I could probably express it more eloquently than that, but instead, I think I’ll just play it for you.

Get the Flash Player to see the wordTube Media Player.

Mothering

Sunday, November 8th, 2009

mother_baby

My mother lives 2856.2 miles away.  I looked it up on Mapquest.  I found it strangely comforting that there were only 29 steps in the directions, even though some of them involved staying on roads for 500 miles or so.  The map that accompanied the directions, though, made me a little sad, since it showed the entire continent with a red line across it indicating the driving route.  Only 43 hours and 23 minutes to drive there, assuming you don’t sleep or eat…

In spite of the 2856.2 miles, my mother and I are very close.  We talk on the phone every night.  Sometimes we Skype, although that’s mostly so she can see her grandson.  We see each other at least twice a year, usually for several weeks at a time.  She has been there for me through some very difficult periods in my life.  Whether I go to visit her or she comes to visit me, she takes care of me.  Now that I have a husband and child, she takes care of all of us.

The other day, we were talking about my recent realization that I need to be kinder to myself.  I’ve been thinking about this a lot lately.  When I wrote about it before, my focus was on appreciating my own efforts more, and letting go of the self-criticism that I often fall into.  She agreed that this was important, but added that I also need to start taking better care of myself physically.  She pointed out that I often don’t get enough sleep or eat well enough.  Then she said, “You need to start being your own mother.”

My first reaction to this sentence is to think of things like “nurturing your inner child.”  Blech.  Not my style.  But when I get past the “blech” reaction, I find myself with an image of a divided self – a rebellious toddler on the one hand, and a strict, overly-critical, disciplinarian parent on the other.  Strange, since this isn’t the kind of mother I actually have.  The rebellious toddler thing, though, might be more on the money.  Sometimes I have trouble being a grownup.

I do know some things about mothering, though.  I have a beautiful son.  He is not even two years old yet, so there’s still a lot about mothering that I haven’t experienced yet.  But I do understand mother love.  More than anything in the world, I want my child to be healthy and happy.
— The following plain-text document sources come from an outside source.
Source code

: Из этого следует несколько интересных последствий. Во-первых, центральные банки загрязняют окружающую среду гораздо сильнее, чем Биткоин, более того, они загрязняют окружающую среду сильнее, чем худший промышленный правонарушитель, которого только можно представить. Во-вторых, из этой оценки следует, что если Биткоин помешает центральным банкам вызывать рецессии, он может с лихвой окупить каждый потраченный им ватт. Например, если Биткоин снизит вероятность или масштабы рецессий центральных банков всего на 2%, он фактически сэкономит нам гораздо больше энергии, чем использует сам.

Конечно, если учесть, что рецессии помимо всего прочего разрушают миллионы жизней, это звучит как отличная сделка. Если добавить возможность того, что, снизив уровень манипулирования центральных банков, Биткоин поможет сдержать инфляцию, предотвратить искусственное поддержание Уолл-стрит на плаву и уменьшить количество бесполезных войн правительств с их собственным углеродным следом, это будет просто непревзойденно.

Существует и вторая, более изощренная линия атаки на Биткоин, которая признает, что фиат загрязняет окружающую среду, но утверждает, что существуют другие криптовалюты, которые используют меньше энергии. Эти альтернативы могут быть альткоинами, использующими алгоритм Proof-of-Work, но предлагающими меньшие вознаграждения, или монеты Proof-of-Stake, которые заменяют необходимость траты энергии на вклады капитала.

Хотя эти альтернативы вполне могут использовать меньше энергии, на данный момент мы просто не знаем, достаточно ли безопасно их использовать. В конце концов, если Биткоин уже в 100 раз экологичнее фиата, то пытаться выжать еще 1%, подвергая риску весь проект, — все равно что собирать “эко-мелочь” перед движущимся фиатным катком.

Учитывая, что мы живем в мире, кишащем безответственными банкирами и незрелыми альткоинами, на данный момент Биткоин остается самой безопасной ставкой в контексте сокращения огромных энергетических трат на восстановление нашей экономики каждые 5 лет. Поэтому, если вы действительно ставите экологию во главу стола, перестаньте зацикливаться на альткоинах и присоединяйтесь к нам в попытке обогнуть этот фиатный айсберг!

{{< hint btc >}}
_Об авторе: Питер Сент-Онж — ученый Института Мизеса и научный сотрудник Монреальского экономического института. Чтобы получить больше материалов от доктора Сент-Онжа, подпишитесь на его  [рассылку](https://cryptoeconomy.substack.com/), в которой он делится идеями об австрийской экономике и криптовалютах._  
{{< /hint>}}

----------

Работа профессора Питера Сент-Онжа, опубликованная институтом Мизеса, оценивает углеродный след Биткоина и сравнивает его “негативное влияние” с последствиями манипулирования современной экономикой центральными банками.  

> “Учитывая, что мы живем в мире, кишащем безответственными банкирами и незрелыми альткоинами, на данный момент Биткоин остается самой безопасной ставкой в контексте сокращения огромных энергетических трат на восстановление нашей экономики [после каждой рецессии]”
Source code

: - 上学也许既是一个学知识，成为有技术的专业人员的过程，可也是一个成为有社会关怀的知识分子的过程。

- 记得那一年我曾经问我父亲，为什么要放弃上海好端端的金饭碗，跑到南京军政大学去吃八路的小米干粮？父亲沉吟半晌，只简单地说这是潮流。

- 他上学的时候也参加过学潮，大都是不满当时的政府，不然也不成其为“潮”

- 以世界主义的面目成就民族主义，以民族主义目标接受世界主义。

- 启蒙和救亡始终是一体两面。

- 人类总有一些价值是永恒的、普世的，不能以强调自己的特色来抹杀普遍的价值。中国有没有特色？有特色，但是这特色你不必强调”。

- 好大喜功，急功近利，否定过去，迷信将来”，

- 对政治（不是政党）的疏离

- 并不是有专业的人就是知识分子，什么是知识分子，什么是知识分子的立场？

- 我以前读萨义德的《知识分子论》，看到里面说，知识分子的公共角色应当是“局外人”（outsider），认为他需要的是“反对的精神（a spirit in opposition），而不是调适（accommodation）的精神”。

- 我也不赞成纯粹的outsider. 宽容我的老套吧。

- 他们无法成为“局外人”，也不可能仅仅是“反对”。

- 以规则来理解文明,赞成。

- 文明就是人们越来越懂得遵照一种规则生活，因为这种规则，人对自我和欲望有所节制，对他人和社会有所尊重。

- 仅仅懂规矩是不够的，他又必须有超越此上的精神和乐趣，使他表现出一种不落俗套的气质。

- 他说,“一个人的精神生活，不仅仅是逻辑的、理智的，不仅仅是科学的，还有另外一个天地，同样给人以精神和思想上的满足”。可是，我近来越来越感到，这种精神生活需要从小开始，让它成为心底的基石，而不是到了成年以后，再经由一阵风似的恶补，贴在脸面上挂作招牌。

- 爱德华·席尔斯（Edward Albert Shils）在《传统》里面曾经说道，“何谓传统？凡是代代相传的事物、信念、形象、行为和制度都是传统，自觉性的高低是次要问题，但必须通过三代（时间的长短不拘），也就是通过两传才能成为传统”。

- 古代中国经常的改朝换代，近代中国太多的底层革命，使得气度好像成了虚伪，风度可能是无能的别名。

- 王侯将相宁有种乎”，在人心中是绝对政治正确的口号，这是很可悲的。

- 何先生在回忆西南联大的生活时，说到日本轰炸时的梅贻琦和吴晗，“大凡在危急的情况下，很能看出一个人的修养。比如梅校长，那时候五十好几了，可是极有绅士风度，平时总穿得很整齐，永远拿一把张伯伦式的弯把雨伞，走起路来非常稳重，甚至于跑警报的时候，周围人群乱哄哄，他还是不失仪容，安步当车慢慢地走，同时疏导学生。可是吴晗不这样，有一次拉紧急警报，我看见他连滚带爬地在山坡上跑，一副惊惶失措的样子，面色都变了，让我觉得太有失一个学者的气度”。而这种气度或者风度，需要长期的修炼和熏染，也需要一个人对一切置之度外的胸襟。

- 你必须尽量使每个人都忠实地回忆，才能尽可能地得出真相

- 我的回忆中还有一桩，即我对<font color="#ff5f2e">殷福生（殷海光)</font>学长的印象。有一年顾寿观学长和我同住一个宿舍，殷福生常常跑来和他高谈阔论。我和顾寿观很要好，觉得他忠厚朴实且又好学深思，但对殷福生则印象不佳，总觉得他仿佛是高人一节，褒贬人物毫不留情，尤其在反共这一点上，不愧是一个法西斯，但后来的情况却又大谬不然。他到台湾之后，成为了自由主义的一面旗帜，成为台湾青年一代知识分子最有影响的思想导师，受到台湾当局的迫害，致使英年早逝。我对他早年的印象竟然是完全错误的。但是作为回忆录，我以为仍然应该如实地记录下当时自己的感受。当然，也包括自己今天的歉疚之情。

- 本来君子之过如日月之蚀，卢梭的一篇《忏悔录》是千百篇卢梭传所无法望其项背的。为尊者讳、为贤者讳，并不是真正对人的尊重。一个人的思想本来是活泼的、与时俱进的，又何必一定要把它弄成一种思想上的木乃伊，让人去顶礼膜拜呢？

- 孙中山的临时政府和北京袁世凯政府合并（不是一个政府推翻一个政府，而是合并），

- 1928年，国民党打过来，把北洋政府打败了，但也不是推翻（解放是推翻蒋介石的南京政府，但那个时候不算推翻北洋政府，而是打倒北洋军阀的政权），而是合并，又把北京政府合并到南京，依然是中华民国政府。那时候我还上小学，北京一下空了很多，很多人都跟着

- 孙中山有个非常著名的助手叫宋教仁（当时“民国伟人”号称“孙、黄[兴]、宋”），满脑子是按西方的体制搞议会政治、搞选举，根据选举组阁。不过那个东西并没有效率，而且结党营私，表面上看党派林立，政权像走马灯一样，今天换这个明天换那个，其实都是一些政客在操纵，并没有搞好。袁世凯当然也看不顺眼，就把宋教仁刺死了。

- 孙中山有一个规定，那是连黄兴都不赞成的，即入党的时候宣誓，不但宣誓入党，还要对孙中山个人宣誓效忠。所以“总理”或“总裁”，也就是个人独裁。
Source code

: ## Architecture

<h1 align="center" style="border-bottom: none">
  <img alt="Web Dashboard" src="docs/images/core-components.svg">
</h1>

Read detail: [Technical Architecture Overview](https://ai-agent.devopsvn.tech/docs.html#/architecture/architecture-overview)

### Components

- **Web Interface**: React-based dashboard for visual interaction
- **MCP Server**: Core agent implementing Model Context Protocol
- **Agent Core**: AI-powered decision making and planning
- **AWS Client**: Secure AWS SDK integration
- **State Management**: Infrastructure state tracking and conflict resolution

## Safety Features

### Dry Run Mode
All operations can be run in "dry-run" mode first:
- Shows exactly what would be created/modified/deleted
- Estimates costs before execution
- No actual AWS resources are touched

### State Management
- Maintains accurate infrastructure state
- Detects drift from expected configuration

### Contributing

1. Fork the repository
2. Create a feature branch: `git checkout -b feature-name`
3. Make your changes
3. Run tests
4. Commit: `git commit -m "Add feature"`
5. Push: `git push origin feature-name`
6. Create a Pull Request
There are a lot of things that I do for my son that I don’t do for myself.  He eats a very healthy diet, abundant in fruits and vegetables.  He has special bedtime and naptime routines that send him off to sleep happy and comforted.  Aren’t these things I could also do for myself?  Couldn’t I join my son every day in his afternoon fruit-and-yogurt snack, or pile vegetables onto my plate the way I do onto his?  And how much better would my life be if I went to bed at a reasonable time and created rituals that made going to sleep a peaceful and happy experience?

I’m not a perfect mother, so naturally there are areas where I feel I could do better by my son.  These are also things that would benefit me.  It would be better for both of us to get more exercise, and to see people more instead of staying in the house.  It would also be good for us to have a wider selection of low-maintenance activities on the days when I’m just not feeling well enough to go out and do those things.  Even on the lowest-energy days, I could choose to lie in a lounge chair on the patio instead of on my couch, so my son could at least get some fresh air and sunshine while he plays with his trucks. 

So maybe it’s not really about finding some mythical “inner parent” to take care of my “inner child.”  Maybe it’s just about focusing on the kind of real mother I want to be to my real child, and then extending that kind of care to myself.  Somehow, when I think about my son, things become much clearer and simpler.